The Consumer Price Index continues to surprise central bankers, commentators, and market participants alike. The latest headline reading of 8.2 percent, which reflects year-over-year price increases for the month of September, confirmed what many had feared: Inflation is not falling as swiftly as predicted or hoped.
While the headline number decreased, core inflation (which strips out the volatile food and energy components) increased year-over-year and month-over-month. This suggests an increase in the rate of change of today’s inflationary pressures. This recent data has all but confirmed another 75-basis point increase of the key Fed Funds rate at the upcoming November FOMC meeting and has led market participants to begin to price in another 75-basis point hike in December.

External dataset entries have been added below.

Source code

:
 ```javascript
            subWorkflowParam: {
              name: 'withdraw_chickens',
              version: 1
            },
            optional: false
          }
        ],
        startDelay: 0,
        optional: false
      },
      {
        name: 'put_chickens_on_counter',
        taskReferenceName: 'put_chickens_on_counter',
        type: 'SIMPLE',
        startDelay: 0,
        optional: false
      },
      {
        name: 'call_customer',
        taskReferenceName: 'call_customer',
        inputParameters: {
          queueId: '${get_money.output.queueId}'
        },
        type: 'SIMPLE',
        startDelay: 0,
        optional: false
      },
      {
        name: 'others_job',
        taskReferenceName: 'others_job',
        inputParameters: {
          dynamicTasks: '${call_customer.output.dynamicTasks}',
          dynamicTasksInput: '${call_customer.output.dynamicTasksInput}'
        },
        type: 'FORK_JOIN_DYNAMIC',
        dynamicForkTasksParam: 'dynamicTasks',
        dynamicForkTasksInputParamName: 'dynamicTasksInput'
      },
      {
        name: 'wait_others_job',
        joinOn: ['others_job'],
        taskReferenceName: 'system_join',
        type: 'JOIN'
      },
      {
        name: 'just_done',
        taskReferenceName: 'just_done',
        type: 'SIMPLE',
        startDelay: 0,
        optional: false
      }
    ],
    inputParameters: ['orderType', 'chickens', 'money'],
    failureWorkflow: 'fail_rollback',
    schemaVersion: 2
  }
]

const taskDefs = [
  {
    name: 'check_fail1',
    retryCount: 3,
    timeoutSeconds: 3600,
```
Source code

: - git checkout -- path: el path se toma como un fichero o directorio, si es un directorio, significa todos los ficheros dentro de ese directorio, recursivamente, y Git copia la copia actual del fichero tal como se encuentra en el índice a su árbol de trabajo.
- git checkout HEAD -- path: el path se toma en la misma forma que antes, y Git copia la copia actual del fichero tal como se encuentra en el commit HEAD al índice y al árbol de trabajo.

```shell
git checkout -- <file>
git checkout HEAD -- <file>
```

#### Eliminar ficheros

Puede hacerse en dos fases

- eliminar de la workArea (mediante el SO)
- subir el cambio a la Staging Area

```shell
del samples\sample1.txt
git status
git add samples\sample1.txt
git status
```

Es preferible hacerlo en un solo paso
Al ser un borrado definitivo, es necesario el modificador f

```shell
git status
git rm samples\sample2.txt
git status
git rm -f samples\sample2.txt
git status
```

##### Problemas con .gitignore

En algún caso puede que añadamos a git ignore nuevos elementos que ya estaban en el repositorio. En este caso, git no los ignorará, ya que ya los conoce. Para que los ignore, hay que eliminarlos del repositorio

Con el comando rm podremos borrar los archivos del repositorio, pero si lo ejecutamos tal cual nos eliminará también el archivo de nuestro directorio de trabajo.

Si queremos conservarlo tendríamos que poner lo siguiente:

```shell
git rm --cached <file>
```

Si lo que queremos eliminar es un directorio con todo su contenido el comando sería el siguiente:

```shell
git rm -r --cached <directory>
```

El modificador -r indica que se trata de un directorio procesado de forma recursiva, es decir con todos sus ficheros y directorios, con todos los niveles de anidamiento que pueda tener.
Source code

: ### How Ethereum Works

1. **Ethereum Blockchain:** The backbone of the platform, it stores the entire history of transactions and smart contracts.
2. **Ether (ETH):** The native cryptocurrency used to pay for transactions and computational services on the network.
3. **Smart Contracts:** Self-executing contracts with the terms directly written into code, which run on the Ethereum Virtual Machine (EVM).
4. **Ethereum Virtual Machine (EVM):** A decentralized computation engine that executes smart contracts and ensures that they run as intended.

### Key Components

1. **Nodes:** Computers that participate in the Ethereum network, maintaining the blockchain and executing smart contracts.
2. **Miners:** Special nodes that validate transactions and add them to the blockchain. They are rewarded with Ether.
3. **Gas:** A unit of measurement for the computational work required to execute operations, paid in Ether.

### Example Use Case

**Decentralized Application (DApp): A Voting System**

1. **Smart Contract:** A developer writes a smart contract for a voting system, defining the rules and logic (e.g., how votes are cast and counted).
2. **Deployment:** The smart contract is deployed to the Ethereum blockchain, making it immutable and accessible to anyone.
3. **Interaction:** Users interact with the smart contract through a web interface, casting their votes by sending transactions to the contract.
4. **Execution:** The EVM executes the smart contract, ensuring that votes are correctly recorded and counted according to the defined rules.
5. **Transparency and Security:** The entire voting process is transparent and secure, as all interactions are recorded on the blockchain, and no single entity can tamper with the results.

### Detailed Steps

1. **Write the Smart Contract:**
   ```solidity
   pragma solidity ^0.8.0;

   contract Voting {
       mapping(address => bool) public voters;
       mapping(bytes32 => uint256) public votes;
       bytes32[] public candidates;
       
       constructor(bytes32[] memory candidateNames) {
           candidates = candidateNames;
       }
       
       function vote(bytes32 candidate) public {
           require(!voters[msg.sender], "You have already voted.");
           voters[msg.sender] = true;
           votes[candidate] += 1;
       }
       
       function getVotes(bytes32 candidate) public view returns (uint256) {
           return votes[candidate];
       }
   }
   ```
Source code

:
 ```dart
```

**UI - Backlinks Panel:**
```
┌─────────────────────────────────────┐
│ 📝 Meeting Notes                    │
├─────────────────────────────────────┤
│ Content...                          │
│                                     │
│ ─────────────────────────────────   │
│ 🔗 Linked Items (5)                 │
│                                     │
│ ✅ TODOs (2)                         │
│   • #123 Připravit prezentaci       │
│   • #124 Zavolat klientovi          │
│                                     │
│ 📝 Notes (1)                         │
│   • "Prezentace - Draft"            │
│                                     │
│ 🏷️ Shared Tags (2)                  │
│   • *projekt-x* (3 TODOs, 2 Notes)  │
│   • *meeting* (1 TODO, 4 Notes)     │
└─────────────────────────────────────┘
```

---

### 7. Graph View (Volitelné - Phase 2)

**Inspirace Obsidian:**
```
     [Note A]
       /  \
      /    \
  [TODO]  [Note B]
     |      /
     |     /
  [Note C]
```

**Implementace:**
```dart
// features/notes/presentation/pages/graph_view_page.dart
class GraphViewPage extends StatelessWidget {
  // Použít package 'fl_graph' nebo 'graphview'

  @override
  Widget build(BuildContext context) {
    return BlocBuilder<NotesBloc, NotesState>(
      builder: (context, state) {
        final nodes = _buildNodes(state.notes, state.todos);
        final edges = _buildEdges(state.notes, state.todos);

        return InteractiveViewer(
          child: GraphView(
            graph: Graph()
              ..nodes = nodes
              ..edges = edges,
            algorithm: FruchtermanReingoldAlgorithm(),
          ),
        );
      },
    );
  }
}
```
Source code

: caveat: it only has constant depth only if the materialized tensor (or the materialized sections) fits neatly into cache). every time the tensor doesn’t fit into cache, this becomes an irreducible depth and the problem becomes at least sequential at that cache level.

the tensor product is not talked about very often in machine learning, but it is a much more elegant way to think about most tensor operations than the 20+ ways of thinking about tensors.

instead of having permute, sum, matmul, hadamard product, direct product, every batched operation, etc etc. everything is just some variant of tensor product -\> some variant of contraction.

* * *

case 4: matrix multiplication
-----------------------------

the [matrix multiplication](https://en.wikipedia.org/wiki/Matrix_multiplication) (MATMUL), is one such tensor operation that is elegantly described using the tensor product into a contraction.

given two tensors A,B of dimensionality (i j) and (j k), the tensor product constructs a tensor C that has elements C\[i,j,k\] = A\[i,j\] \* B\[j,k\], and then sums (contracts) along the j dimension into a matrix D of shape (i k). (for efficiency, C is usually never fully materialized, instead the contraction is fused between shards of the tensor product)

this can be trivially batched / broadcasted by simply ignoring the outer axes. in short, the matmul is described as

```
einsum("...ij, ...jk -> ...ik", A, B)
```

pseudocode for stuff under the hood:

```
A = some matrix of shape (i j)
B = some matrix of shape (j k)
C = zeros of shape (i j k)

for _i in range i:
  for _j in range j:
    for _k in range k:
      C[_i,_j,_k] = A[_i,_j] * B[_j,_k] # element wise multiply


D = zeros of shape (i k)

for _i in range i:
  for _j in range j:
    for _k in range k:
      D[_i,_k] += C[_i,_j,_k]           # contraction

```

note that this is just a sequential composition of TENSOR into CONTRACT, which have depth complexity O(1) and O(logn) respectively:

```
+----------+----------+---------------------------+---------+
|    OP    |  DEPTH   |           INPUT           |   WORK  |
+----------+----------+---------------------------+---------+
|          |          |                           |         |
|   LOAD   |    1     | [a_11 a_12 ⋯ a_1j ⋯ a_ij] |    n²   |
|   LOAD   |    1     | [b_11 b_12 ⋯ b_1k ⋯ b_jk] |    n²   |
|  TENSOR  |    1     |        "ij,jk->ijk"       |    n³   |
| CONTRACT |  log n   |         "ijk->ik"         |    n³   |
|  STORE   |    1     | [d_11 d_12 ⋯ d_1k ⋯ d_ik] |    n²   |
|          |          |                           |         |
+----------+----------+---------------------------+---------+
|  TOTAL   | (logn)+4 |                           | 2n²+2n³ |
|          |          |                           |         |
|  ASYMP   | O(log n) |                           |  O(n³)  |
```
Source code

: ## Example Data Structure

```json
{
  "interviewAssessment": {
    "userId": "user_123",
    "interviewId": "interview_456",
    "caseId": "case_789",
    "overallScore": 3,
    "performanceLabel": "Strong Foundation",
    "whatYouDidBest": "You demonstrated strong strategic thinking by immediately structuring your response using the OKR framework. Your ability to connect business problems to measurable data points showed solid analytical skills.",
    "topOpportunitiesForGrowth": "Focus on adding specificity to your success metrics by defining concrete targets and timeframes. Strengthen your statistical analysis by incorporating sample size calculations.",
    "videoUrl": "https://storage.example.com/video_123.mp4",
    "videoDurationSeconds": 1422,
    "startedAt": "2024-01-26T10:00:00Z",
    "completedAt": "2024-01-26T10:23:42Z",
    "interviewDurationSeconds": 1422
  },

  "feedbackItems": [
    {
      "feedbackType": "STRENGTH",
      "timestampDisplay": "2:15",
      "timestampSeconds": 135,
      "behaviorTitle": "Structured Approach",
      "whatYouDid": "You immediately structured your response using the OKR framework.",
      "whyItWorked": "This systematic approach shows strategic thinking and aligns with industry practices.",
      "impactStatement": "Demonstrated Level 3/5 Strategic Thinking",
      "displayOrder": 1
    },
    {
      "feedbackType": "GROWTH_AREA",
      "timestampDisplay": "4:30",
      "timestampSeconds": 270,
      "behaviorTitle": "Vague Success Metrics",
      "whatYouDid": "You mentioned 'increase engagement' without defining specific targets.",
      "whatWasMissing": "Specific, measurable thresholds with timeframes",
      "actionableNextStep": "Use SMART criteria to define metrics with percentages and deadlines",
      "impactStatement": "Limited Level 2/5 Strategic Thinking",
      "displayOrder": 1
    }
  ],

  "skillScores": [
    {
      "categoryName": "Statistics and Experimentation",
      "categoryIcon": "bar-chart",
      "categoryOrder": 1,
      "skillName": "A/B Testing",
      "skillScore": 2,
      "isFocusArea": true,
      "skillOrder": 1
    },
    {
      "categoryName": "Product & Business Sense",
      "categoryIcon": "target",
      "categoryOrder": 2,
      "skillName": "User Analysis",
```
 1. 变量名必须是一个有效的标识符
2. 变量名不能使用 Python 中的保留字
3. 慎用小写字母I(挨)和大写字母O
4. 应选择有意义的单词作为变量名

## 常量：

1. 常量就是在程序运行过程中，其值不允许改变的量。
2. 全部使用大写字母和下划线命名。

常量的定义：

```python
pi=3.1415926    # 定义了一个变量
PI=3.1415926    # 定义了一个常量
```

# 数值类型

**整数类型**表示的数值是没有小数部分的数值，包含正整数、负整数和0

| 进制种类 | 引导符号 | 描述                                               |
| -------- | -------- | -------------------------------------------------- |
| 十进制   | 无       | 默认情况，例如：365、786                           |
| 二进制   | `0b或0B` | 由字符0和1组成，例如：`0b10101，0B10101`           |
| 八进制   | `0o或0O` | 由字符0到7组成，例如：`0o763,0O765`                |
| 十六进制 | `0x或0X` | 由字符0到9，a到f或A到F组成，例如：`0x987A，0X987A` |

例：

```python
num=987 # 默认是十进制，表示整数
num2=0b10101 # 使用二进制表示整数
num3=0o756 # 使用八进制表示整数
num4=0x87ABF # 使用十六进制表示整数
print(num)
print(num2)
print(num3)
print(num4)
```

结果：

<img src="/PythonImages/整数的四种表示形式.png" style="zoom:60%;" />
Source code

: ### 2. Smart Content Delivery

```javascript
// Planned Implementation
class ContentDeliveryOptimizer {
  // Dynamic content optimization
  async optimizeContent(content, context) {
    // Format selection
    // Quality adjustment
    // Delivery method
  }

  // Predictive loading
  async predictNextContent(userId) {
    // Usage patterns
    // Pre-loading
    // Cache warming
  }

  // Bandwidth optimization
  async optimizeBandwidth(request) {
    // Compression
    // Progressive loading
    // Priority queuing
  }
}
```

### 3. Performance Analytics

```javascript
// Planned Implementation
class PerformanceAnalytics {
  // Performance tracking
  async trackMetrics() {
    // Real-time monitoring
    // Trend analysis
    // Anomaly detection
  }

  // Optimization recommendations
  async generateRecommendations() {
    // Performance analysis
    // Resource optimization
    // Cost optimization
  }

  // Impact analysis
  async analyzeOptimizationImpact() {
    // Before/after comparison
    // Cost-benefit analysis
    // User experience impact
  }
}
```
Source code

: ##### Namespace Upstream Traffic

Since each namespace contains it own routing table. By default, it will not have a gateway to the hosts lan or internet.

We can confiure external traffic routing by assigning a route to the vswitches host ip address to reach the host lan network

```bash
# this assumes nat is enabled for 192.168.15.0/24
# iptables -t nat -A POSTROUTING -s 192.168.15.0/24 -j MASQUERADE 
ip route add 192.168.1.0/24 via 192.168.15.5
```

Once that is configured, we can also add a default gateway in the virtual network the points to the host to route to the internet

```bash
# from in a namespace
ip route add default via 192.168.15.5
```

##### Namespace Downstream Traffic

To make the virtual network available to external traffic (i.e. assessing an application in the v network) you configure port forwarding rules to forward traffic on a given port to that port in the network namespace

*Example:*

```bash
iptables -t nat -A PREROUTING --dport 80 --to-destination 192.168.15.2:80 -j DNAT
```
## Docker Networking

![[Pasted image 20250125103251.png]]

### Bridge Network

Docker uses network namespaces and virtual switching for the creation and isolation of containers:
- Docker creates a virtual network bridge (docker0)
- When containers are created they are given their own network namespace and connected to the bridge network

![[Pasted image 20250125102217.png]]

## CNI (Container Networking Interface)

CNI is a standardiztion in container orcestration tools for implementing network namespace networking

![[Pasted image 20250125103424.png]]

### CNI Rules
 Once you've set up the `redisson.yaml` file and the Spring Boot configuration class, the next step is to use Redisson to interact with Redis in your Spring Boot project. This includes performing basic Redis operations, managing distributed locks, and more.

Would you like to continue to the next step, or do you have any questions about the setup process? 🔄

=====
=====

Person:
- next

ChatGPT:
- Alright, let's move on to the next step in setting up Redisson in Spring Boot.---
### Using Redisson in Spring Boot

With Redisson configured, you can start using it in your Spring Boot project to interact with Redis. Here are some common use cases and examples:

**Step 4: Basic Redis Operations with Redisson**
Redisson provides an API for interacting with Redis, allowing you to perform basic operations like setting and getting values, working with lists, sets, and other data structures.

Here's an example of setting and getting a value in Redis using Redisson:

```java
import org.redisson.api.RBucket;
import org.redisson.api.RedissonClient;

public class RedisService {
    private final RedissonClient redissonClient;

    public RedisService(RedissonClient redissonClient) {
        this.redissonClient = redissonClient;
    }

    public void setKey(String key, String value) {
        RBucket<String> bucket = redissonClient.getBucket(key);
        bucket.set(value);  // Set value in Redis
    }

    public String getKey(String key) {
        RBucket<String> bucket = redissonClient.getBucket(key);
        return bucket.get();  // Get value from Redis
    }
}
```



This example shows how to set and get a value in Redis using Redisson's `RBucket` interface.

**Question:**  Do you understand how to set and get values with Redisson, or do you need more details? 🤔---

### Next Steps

Drivers have broadened across many components
A key takeaway from the recent inflation prints is that the drivers have shifted significantly throughout 2022. In 2021, many were quick to label inflation a story of post pandemic reopening and supply chain disruption. This brought considerable focus on categories such as airfares, hotels, and used cars & trucks. Also, the Russian Invasion of Ukraine caused turmoil in energy markets, which severely impacted the energy component of inflation. While those pressures have subsided over the past few months, the August and September inflation readings have shown increasing prices in services. It is now evident that price increases have become more broad-based amongst “stickier” categories that do not reprice as often as food or commodities, namely shelter and wages. The shelter component of CPI, Owner’s Equivalent Rent1 (OER), has increased by 6.7 percent since last September; the highest year-over-year reading since the inception of the component in January 1984. While house prices have begun to fall nationally, this will take time to reflect in the CPI, and a higher OER component will underpin high inflation in the coming months. As for the wage’s component, the Bureau of Labor Statistics recently reported that the average hourly earnings paid to employees has risen well above its long-term average of approximately 3 percent; currently hovering at the 5 percent level.
Near-term pathways
To examine some of the potential outcomes of inflation into 2023, we forecasted CPI readings until mid-year assuming constant month-over-month growth of -0.2 percent, -0.1 percent, a flat 0 percent, 0.1 percent, and 0.2 percent. For context, the month-over-month readings for July, August, and September were 0.1 percent, 0.0 percent, and 0.4 percent, respectively. Most strikingly, inflation will take some months to slow to a tolerable level – around 2 percent – for consumers and the FOMC. Even if we have 0 percent month-over-month inflation through year-end (likely a best case-scenario), 2022 inflation will still be just under 6 percent and only break 2 percent by May of 2023 given the same assumption. A worse scenario would be 0.2 percent month-over-month growth, keeping inflation well above 2 percent midway through 2023. While we expect price pressures to slow throughout 2023, the process could be a lengthy one, especially if shelter and wage inflation continues. Resilient employment data has given FOMC officials the green light for aggressive contractionary rate policy, however, the speed at which the rate hikes can lead to a tolerable rate of inflation remains in question.
- Owner’s equivalent rent (OER), which seeks to quantify shelter as a unit of consumption, rather than a unit of investment. This is one of the reasons why OER tends to lag broader housing market movements and why booming house prices in 2021 did not reflect in the calculation at the time.